## Exercise passage
------------------------------------
The one-day 2013 SASNET South Asia Symposium at Lund University was successfully held on Wednesday 24th april 2013, 09.00–19.00. The theme for the Symposium was ”The Wonder that is South Asia”, featuring eminent international scholars that held lectures on topics related to Bangladesh, India, Nepal, Pakistan and Sri Lanka. Venue: Palaestra, Universitetsplatsen, Lund.
The invited speakers were Professor Dina Siddiqi, BRAC University, Dhaka; Professor Surinder Jodhka, Jawaharlal Nehru University, India & ICCR Guest Professor 2012/13 at Lund University; Professor Michael Hutt, Chair, SOAS, University of London; Dr. Ayesha Siddiqa, Civilian Military Analyst and Political Commentator, Islamabad & previously Visiting Scholar at Johns Hopkins University, USA; and Professor Jonathan Spencer, University of Edinburgh.
The new South Asian Student Association at Lund University (SASA) was also formally launched at the Symposium, with a speech by student representative Mr. Shakil (more information).
The Symposium was introduced by Assistant Vice Chancellor Sven Strömquist, Professor of Linguistics and Phonetics, Lund University; and Dr. Anna Lindberg, SASNET Director, who also was the mediator throughout the day.
In a concluding panel discussion the Ambassadors and Embassy representatives of Bangladesh, India, Nepal, Pakistan and Sri Lanka participated in a dialogue with the speakers on the theme for the day – ”The Wonder that is South Asia”.
The Symposium was followed by a cultural programme at the same venue featuring the Bamboo Flute player Shantala Subramanyam and her accompanying musicians.
The entire symposium was recorded by Mr. Talat Bhat, and is now available on SASNET’s YouTube Channel.
09.00 – 09.30
– Registration &Coffe/Tea
09.30 – 09.45
– Welcome by Assistant Vice Chancellor Sven Strömquist, Professor of Linguistics and Phonetics, Lund University
– Introduction by Dr. Anna Lindberg, SASNET Director: ”Lund University and South Asia.”
09.45 – 10.45 Bangladesh:
Professor Dina Siddiqi, Department of Economic and Social Sciences, BRAC University, Dhaka, lectured on ”Beyond Shahbagh: Islam, Nation and the Many Faces of Gendered Modernity in Bangladesh”. See Youtube recordings (not complete).
------------------------------------
Rows taken from a dataset
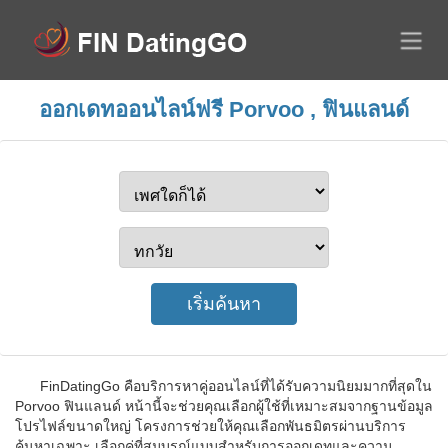
ออกเดทออนไลน์ฟรี Porvoo , ฟินแลนด์
FinDatingGo คือบริการหาคู่ออนไลน์ที่ได้รับความนิยมมากที่สุดใน
Porvoo ฟินแลนด์ หน้านี้จะช่วยคุณเลือกผู้ใช้ที่เหมาะสมจากฐานข้อมูล
โปรไฟล์ขนาดใหญ่ โครงการช่วยให้คุณเลือกพันธมิตรผ่านบริการ
ค้นหาเฉพาะ เลือกคู่ที่สมบูรณ์แบบสำหรับการออกเดทและความ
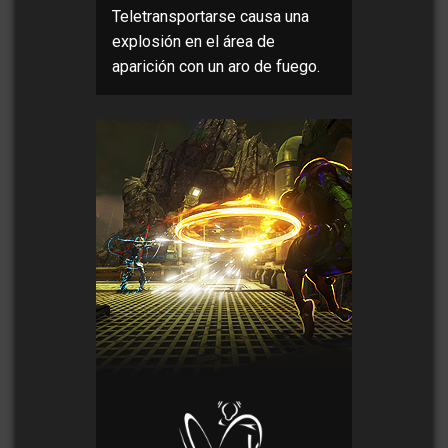
Teletransportarse causa una
explosión en el área de
aparición con un aro de fuego.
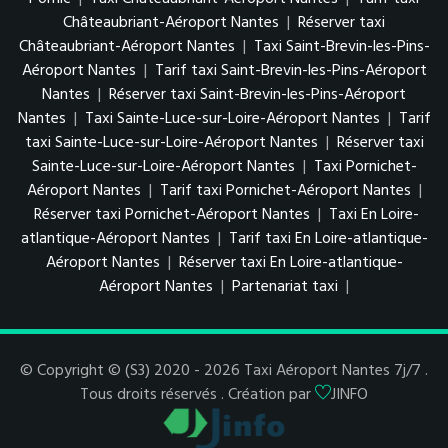
Châteaubriant-Aéroport Nantes
|
Réserver taxi
Châteaubriant-Aéroport Nantes
|
Taxi Saint-Brevin-les-Pins-
Aéroport Nantes
|
Tarif taxi Saint-Brevin-les-Pins-Aéroport
Nantes
|
Réserver taxi Saint-Brevin-les-Pins-Aéroport
Nantes
|
Taxi Sainte-Luce-sur-Loire-Aéroport Nantes
|
Tarif
taxi Sainte-Luce-sur-Loire-Aéroport Nantes
|
Réserver taxi
Sainte-Luce-sur-Loire-Aéroport Nantes
|
Taxi Pornichet-
Aéroport Nantes
|
Tarif taxi Pornichet-Aéroport Nantes
|
Réserver taxi Pornichet-Aéroport Nantes
|
Taxi En Loire-
atlantique-Aéroport Nantes
|
Tarif taxi En Loire-atlantique-
Aéroport Nantes
|
Réserver taxi En Loire-atlantique-
Aéroport Nantes
|
Partenariat taxi
|
© Copyright © (S3) 2020 - 2026 Taxi Aéroport Nantes 7j/7 .
Tous droits réservés . Création par
JINFO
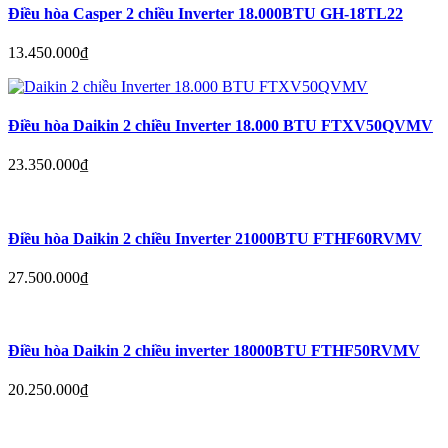
Điều hòa Casper 2 chiều Inverter 18.000BTU GH-18TL22
13.450.000
₫
Điều hòa Daikin 2 chiều Inverter 18.000 BTU FTXV50QVMV
23.350.000
₫
Điều hòa Daikin 2 chiều Inverter 21000BTU FTHF60RVMV
27.500.000
₫
Điều hòa Daikin 2 chiều inverter 18000BTU FTHF50RVMV
20.250.000
₫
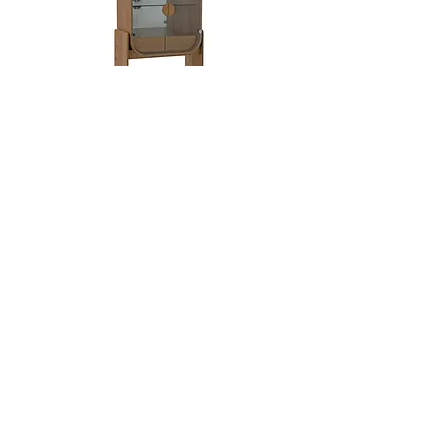
Dobra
------------------------------------
## Questions on the material
[A] Retype the symposium report word for word, everything from "The Symposium was followed" down to "SASNET’s YouTube Channel.".
[B] Echo the rows from their very start down through the line containing "aparición con un aro de fuego.", including both ends. Leave out the pictures.

## Results in order
[A]
The Symposium was followed by a cultural programme at the same venue featuring the Bamboo Flute player Shantala Subramanyam and her accompanying musicians.
The entire symposium was recorded by Mr. Talat Bhat, and is now available on SASNET’s YouTube Channel.

[B]
ออกเดทออนไลน์ฟรี Porvoo , ฟินแลนด์
FinDatingGo คือบริการหาคู่ออนไลน์ที่ได้รับความนิยมมากที่สุดใน
Porvoo ฟินแลนด์ หน้านี้จะช่วยคุณเลือกผู้ใช้ที่เหมาะสมจากฐานข้อมูล
โปรไฟล์ขนาดใหญ่ โครงการช่วยให้คุณเลือกพันธมิตรผ่านบริการ
ค้นหาเฉพาะ เลือกคู่ที่สมบูรณ์แบบสำหรับการออกเดทและความ
Teletransportarse causa una
explosión en el área de
aparición con un aro de fuego.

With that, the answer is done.